Mathematics/Psychology : 103

Date & Time

May 9, 2014, 11:00 am12:00 pm

Description

Speaker
Dr. Claude Messan Setodji
Senior Statistician & Professor
Pardee RAND Graduate School
The RAND Corporation

Short bio:
Dr. Setodji is a senior statistician and the co-director of the RAND Center for Causal Inference and he has interest in applications of statistics to public policy, causal inferences, sampling techniques, data reduction and visualization. Dr. Setodji has done extensive work in the analysis of complex longitudinal data, especially in the value-added methodology commonly used to isolate the contribution of clusters on outcomes of interest over time. He was part of the RAND research team that developed the value-added model framework and statistical tools to capture for example the persistent of teacher effects in light of changing classroom contexts that result when students move on to other teachers.

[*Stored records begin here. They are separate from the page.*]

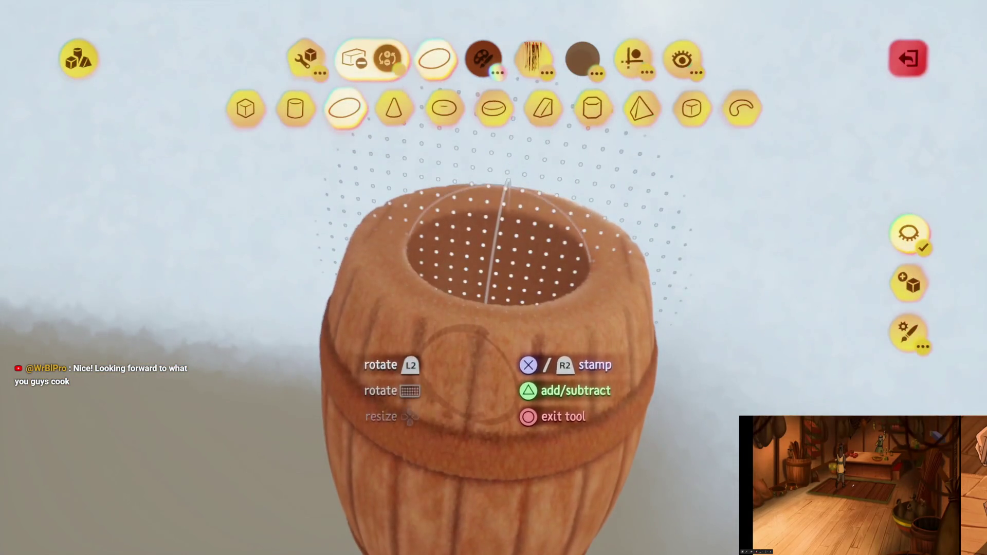
Stamp a looser, deeper subtractive cut-out into the barrel's hollow, giving a fuzzy interior
{"action": "left_click", "coordinate": [498, 247]}
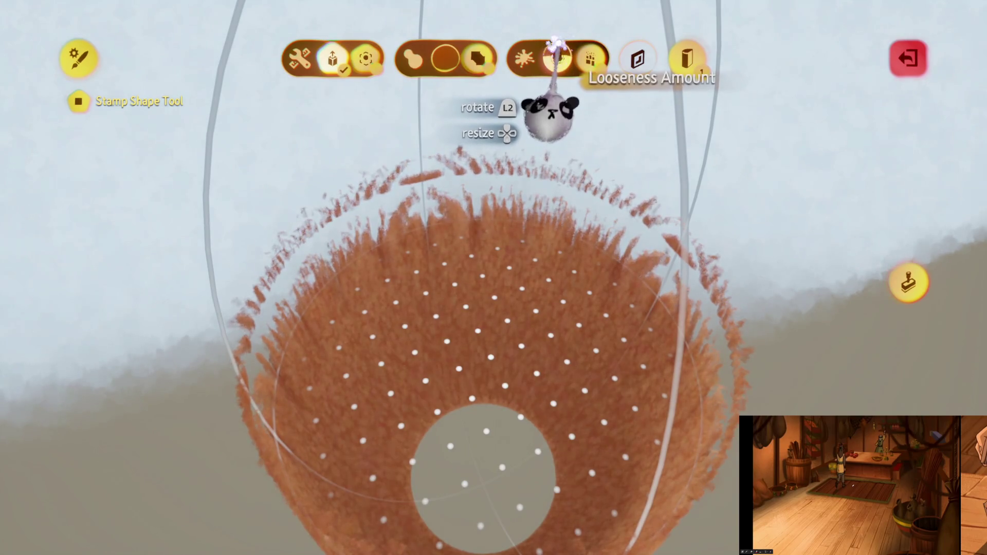
{"action": "key", "text": "Escape"}
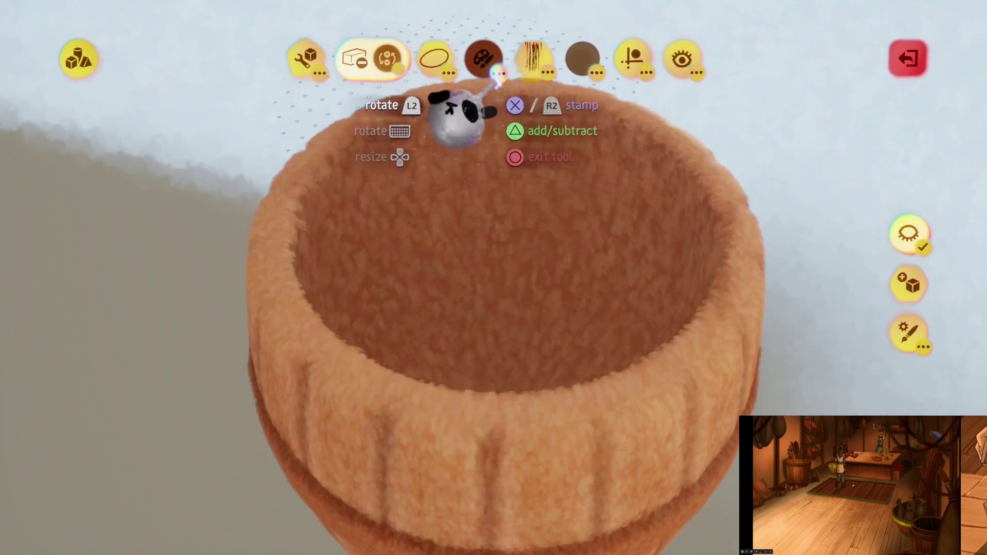
Stamp another subtractive cylinder to deepen the hollow toward the barrel's base
{"action": "left_click", "coordinate": [433, 61]}
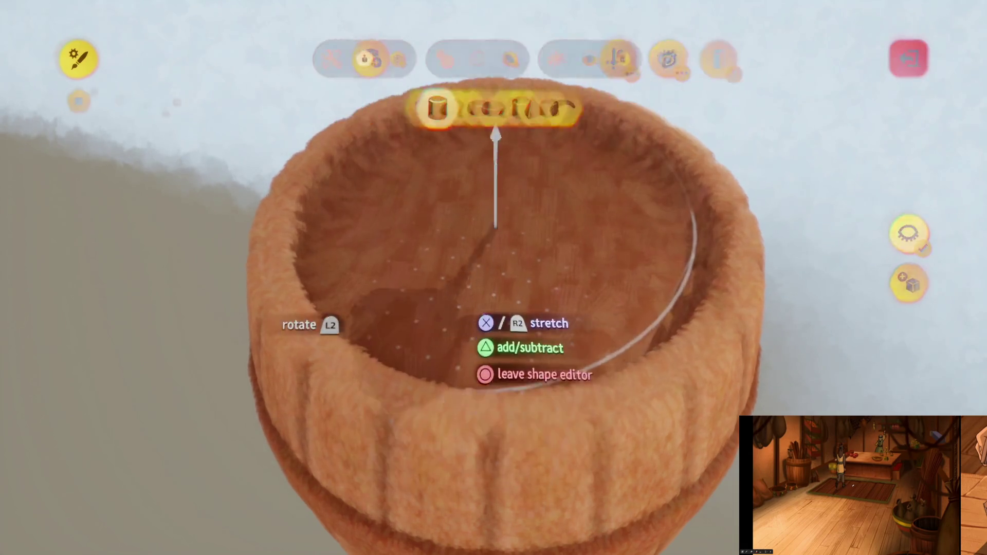
{"action": "key", "text": "Escape"}
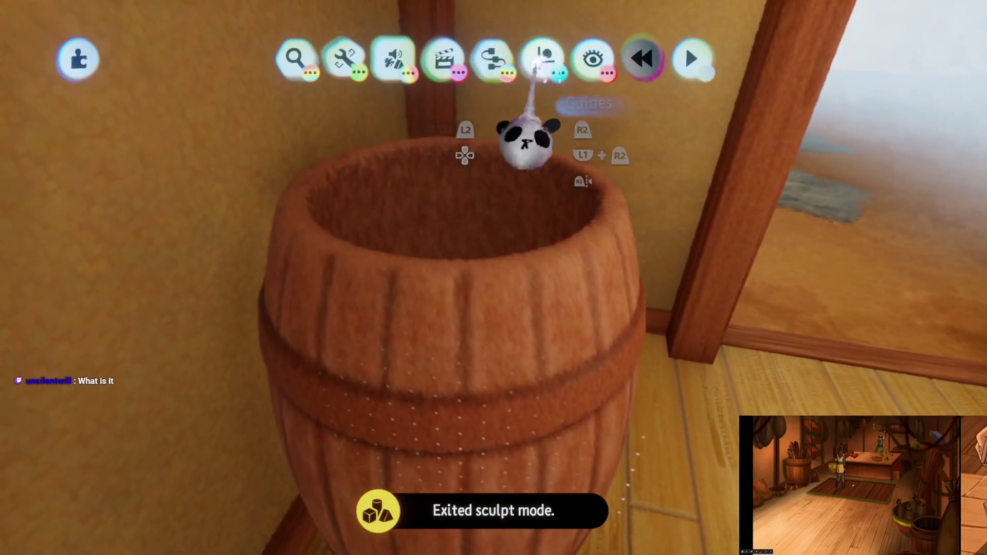
Stamp a small subtractive notch on the rim and clone it around the barrel's top edge
{"action": "left_click", "coordinate": [542, 57]}
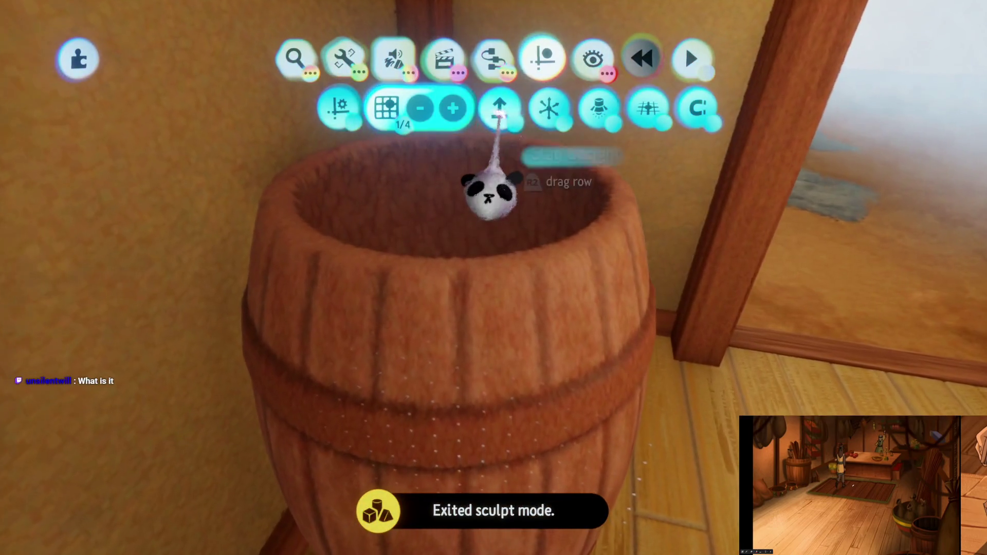
{"action": "left_click", "coordinate": [452, 302]}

Recently, Dr. Setodji has been working on the issue of causal inference in the potential outcome framework in the presence of measurement error in covariates.

Title
Propensity Score Weighting in the Presence of Error Prone Covariates

Abstract
Inverse probability weighted estimates are widely used in applications where data are missing due to nonresponse or censoring and in the estimation of causal effects from observational studies. The current estimators rely on ignorability assumptions for response indicators or treatment assignment, and outcomes, conditional on observed covariates which are assumed to be measured without error. However, measurement error is common in variables collected for many applications. For example, in studies of educational interventions, student achievement as measured by standardized tests is almost always used as the key covariate for removing hidden biases but standardized test scores often have substantial measurement errors for many students. This presentation provides an approach that can be used to correct propensity score weighting estimators for covariate measurement error and yield a consistent estimator for population means.